Sonhar não paga imposto

Há dois meses saiu no caderno de Logística do Jornal do Comércio de Porto Alegre uma matéria cujo título - "Itapemirim quer entrar no setor aéreo, mas pode falir" – me chamou a atenção por conter uma evidente contradição. Ou, seja, não me pareceu lógico que uma empresa em recuperação judicial (novo nome da velha concordata) queira investir num setor que exige grandes investimentos em equipamentos, pessoal e tecnologia.

Aí tem um erro do jornal, pensei. Ou, quem sabe, uma jogada a esclarecer. Afinal, há cerca de 30 anos a Itapemirim operou no transporte aéreo, do qual se retirou por não aguentar o repuxo. Se agora está em dificuldades só com os ônibus, de onde vai tirar forças para dar um salto para o modal mais arriscado do transporte?

O texto se estendia por uma página de tabloide. No alto, a foto de um busão amarelo com a seguinte legenda: "Famosa pelos ônibus amarelinhos, companhia possui atualmente uma frota de 573 veículos, sendo que 303 estão fora de operação".

Fazendo uma conta simples, conclui-se que a Itapemirim está operando com menos de metade de sua frota. Daí a pergunta: a maior parte dos seus ônibus está encostada por falta de passageiros? Ou parou por falta de peças de reposição? Ou está sem gente para fazer a manutenção? Ou quem sabe parte da frota estaria sob penhora?

Segundo uma tabela publicada sob a foto do busão citado acima, em 1990 a empresa possuía 1.700 ônibus. Portanto, reduziu a no máximo um terço o seu potencial de faturamento.

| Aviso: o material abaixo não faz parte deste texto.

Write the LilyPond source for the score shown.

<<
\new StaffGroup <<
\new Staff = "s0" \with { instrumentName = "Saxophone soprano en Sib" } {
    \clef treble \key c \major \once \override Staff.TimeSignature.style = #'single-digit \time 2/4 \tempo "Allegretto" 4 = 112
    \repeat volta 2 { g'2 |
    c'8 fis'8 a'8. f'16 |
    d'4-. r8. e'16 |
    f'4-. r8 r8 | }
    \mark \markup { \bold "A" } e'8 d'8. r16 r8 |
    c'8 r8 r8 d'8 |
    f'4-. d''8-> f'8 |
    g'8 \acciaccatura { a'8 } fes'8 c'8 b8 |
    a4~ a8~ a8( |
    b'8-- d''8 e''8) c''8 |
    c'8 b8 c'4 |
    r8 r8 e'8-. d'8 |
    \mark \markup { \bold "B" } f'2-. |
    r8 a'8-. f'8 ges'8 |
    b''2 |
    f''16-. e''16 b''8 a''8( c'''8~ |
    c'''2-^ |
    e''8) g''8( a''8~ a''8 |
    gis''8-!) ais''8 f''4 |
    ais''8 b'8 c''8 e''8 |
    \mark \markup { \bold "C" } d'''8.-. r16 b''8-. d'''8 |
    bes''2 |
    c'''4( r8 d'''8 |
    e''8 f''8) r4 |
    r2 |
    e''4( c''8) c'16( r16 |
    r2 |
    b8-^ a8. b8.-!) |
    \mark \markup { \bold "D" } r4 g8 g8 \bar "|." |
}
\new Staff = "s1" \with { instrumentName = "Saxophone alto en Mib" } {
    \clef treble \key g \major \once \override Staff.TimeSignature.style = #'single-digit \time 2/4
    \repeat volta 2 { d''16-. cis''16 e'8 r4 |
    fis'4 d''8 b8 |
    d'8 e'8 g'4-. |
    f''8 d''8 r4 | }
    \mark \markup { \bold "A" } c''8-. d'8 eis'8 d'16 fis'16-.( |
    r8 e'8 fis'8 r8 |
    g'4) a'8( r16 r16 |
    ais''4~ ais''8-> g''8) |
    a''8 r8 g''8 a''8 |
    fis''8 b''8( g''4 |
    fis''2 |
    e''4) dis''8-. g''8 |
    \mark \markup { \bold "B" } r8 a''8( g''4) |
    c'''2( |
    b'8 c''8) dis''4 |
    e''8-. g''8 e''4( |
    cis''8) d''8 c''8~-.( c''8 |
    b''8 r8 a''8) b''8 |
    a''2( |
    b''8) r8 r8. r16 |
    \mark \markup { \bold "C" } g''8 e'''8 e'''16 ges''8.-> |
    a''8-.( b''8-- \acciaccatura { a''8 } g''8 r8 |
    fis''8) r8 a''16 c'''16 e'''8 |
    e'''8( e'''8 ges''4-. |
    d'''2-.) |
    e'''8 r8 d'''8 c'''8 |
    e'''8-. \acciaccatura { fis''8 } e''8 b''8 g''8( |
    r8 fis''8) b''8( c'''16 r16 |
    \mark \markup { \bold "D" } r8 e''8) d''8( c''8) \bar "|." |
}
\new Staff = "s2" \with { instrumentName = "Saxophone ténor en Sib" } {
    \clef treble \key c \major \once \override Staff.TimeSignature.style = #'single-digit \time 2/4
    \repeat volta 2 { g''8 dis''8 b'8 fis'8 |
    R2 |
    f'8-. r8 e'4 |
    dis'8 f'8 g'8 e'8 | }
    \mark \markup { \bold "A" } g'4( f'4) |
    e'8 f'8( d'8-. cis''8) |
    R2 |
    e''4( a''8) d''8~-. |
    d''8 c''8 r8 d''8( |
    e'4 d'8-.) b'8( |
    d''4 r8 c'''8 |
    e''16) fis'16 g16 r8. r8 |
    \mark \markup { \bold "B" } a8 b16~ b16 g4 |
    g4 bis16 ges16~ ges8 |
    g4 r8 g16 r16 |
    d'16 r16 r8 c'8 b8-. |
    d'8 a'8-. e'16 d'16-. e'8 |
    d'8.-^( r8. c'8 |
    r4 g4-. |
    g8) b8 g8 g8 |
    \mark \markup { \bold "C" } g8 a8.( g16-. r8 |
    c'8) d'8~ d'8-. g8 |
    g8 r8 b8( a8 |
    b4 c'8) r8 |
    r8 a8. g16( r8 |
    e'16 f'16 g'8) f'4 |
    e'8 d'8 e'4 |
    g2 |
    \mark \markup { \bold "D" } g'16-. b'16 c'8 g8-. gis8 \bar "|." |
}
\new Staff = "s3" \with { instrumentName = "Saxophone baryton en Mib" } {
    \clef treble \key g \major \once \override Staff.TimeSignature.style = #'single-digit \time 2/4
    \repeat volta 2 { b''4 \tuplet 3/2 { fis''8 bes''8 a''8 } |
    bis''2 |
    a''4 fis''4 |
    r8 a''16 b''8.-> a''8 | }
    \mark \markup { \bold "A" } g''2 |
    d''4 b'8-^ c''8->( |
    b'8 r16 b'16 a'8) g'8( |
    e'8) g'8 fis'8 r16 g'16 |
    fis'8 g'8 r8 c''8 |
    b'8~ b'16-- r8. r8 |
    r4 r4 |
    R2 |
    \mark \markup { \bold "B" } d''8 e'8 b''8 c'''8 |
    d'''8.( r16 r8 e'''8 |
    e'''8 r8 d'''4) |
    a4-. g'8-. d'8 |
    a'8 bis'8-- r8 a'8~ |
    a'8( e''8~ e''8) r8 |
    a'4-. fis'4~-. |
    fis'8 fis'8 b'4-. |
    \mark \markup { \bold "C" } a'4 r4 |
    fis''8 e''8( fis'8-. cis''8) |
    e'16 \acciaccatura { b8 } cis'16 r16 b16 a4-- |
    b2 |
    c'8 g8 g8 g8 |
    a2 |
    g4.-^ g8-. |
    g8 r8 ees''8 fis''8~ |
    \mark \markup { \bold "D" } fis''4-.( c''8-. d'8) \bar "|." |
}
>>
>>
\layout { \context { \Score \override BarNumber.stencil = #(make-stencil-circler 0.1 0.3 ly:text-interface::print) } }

Segundo o jornal, a situação da empresa se deteriora desde 2000, quando o setor de transporte rodoviário de passageiros passou a sofrer forte concorrência do transporte aéreo e, além disso, viu seu público migrar para sistemas alternativos de transporte, inclusive clandestinos.

A solução foi entrar em recuperação judicial em 2016. A esse drama se acrescentam outros dois, ambos na Justiça. De um lado, o fundador Camilo Cola, aos 97 anos, luta para tirar do comando o atual presidente. De outro, sucedem-se ações judiciais de credores, entre os quais figuram Estados que cobram ICMS não recolhido aos cofres públicos. Recorde-se que a Secretaria da Fazenda do Espírito Santo, na gestão de Rogério Medeiros (1995-98), publicou anúncios em primeira página de jornais capixabas afirmando que Camilo Cola era sonegador.

Um dos desdobramentos dessa questão fiscal foi mudança da sede fiscal da Itapemirim para São Paulo. Segundo um levantamento feito recentemente para a Justiça paulista, a dívida tributária da empresa é de R$ 2,2 bilhões. Segundo a direção da empresa, esse valor é exagerado - a dívida não passa de R$ 1 bilhão. Assim mesmo, é mais do que o dobro do faturamento anual.

Com prejuízos contábeis de mais de R$ 100 milhões em cada um dos últimos dois anos fiscais (2018 e 2019), a Itapemirim não atravessa um bom trecho, mas eis o motivo do otimismo expresso na manchete citada acima: o presidente da Itapemirim, Sidnei Piva de Jesus, participou em fevereiro de uma missão empresarial paulista ao Oriente Médio, de onde voltou animado com a promessa de um fundo dos Emirados Árabes de investir 500 milhões de dólares na Itapemirim Transportes Aéreos, cujo nome de fantasia bem poderia ser, quem sabe, Yelloways.

LEMBRETE DE OCASIÃO

"Depressa, meu irmão/E sai da pista/Que o Brasil é um trem/Sem maquinista!"